Ben Folds returned for his second performance at Brisbane’s Lyric Theatre following a sold out show the night before. Though playing to a significantly smaller crowd, Folds delivered an energetic show featuring material from throughout his recording career. Backed by a four-piece band that offered perhaps the fullest sound that he’s achieved on-stage outside of his symphony orchestra tours, Folds stuck largely to his trademark piano.
In typical Folds fashion the setlist meandered along through genres and periods; from the opening Levi Johnston’s Blues, documenting the son-in-law of Sarah Palin’s inadvertant rise from obscurity to the loungy Nick Hornby-penned Doc Pomus through to a hurried version of Annie Waits and a cover of Ke$ha’s Sleazy, treading similar territory as his 2005 cover of Dr Dre’s Bitches Ain’t Shit. It was a cover of Divine Comedy’s Songs Of Love later in the show where Folds’ truly delivered in the covers department.
Now a decade into his solo career (though for the first time actually legitimising the name Ben Folds Five touring as a five-piece), Folds has built a catalogue diverse and strong enough to draw from at his shows, piecing together a setlist from the robust Rockin’ The Suburbs and Songs For Silverman, squeezing some life out of some of 2008’s Way To Normal and road-testing Lonely Avenue to fill the bulk of the set.
‘Five’ material did appear sporadically; an improptu version of Jackson Cannery saw Folds take up the acoustic guitar, while a solo requests section brought the very welcome Last Polka in a spot that could just have easily have become Brick or another worn-out classic.

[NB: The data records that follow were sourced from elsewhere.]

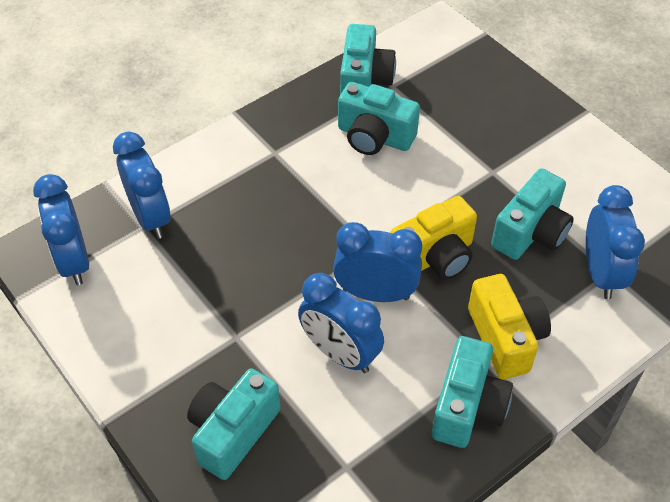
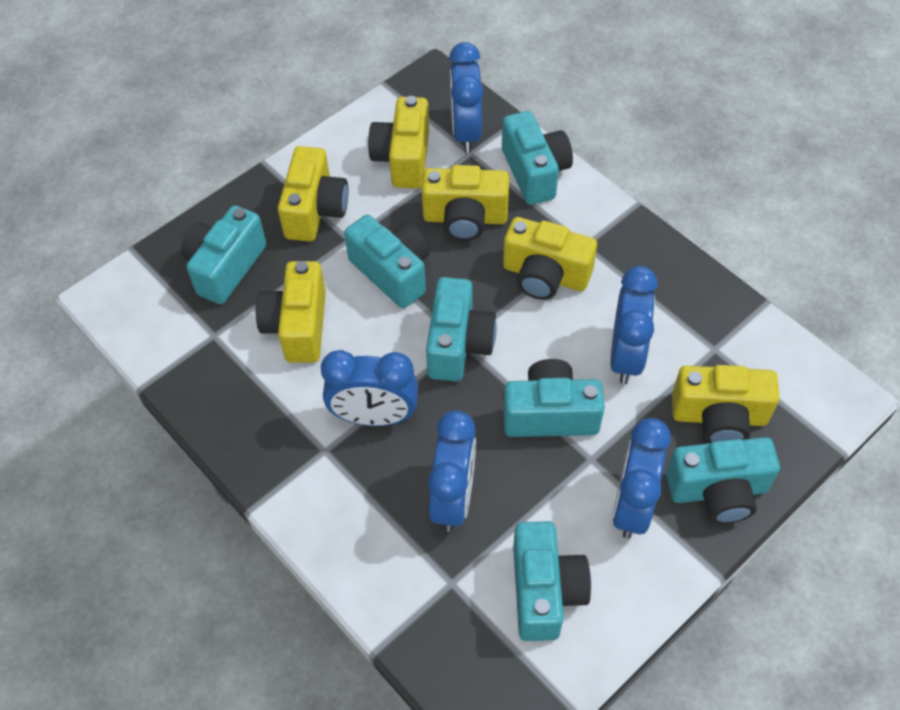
turquoise camera: 5 -> 7
yellow camera: 2 -> 6

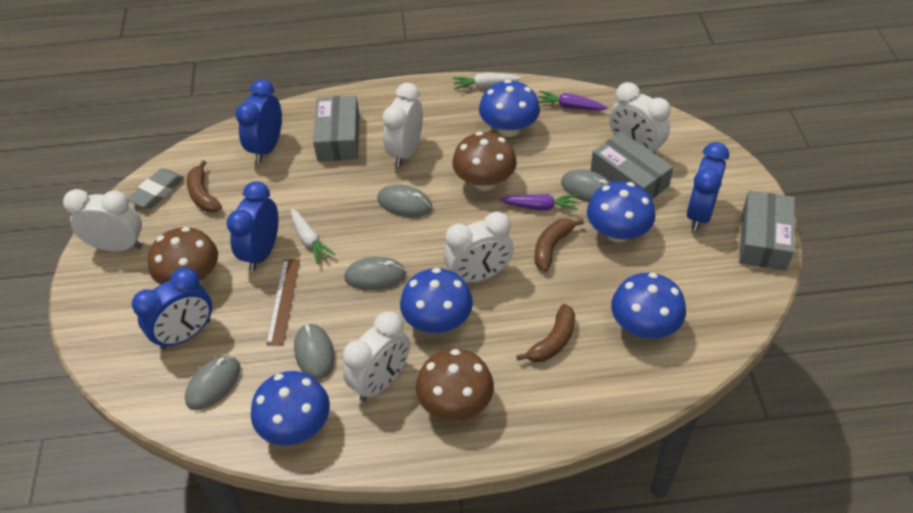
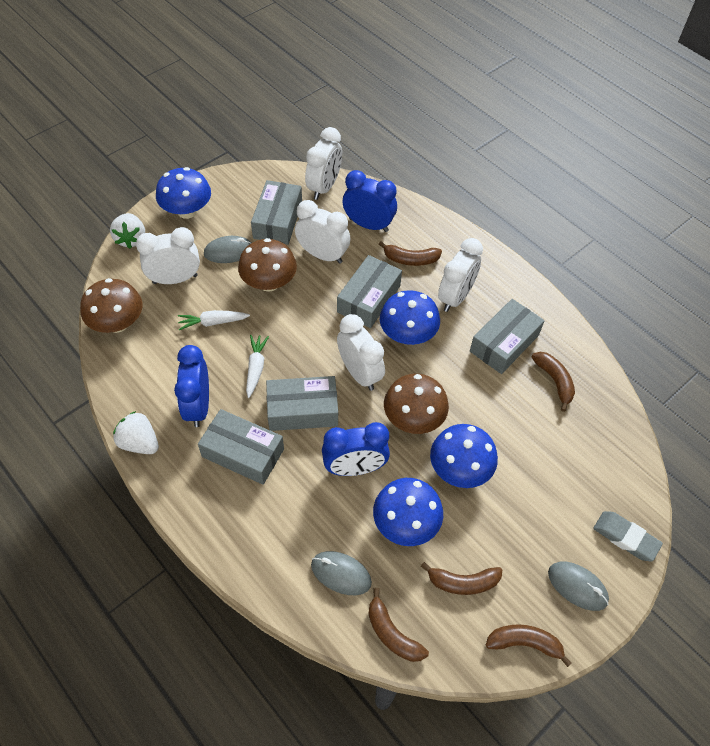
blue clock: 4 -> 3
blue mushroom: 5 -> 4
brown banana: 3 -> 5
brown ruler: 1 -> 0
grey box: 3 -> 5
grey mouse: 5 -> 3
purple carrot: 2 -> 0
white strawberry: 0 -> 2

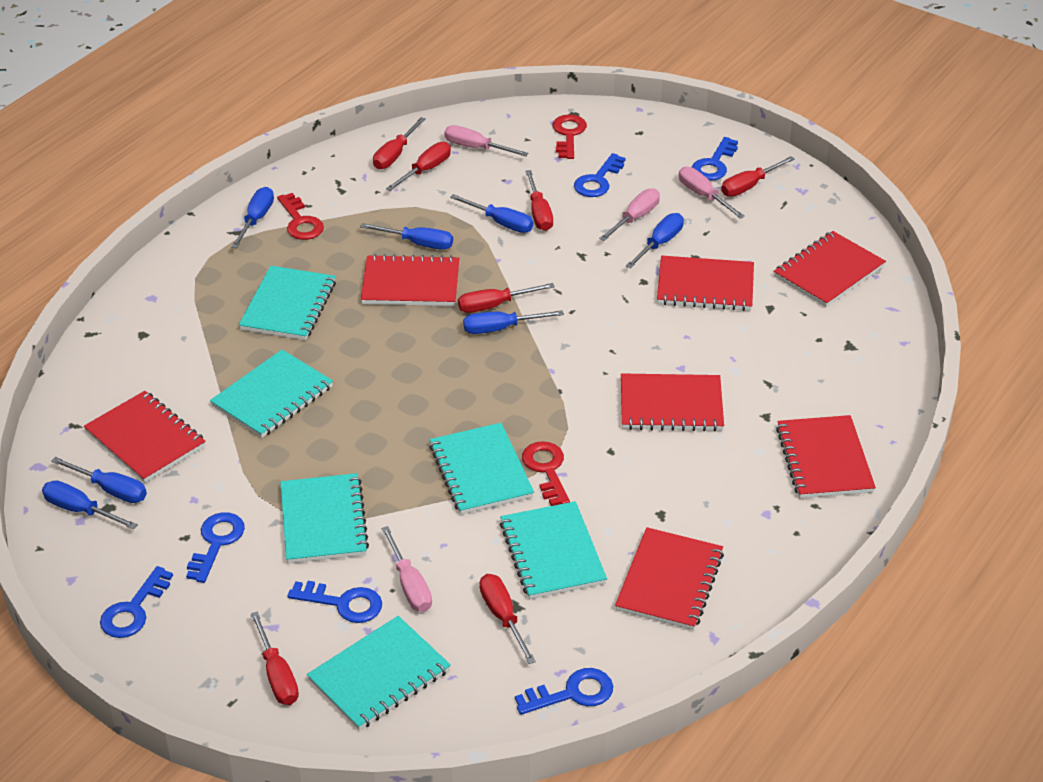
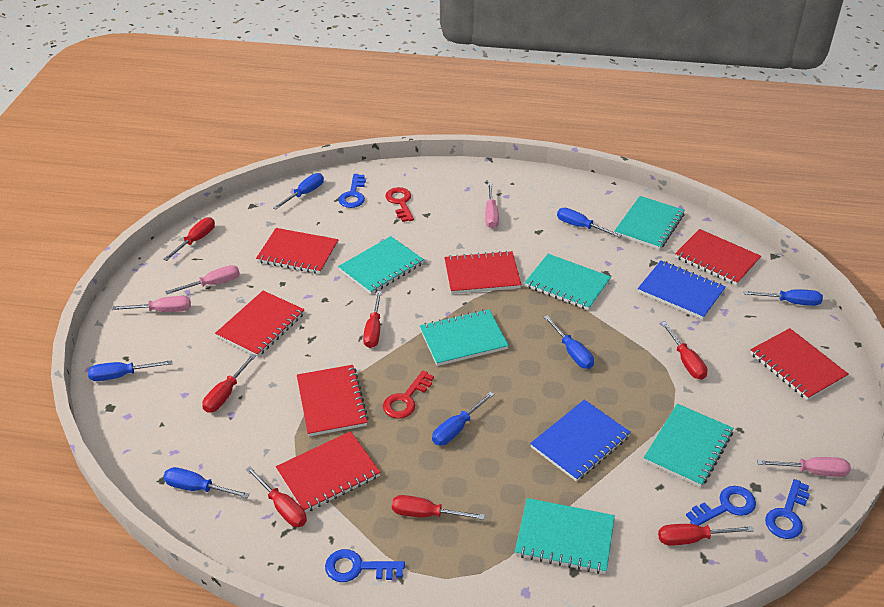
blue key: 6 -> 4
blue notebook: 0 -> 2
red key: 3 -> 2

It’s surprising how a dull crowd can make or break a show. Though Folds gave a stellar performance and fed off what little energy he could extract from the quiet mid-week crowd that was pieced together from fans that were too lazy to get tickets to the first show, it never felt like the audience was ever truly immersed in the show. Folds took a leap of faith with his requisite audience singalong Army, rewarded with a lukewarm chorus while an awkwark clap turned the intro of Rockin’ the Suburbs into a rousing Hava Nagila.
Having comfortably sold out most of his Brisbane shows over the years with enthusiastic crowds, it was an uncanny experience to sit in a crowd so quiet, but as he bashed the keys for closer One Angry Dwarf and 200 Solemn Faces, one got the sense that Ben Folds would deliver a standout performance to an empty room.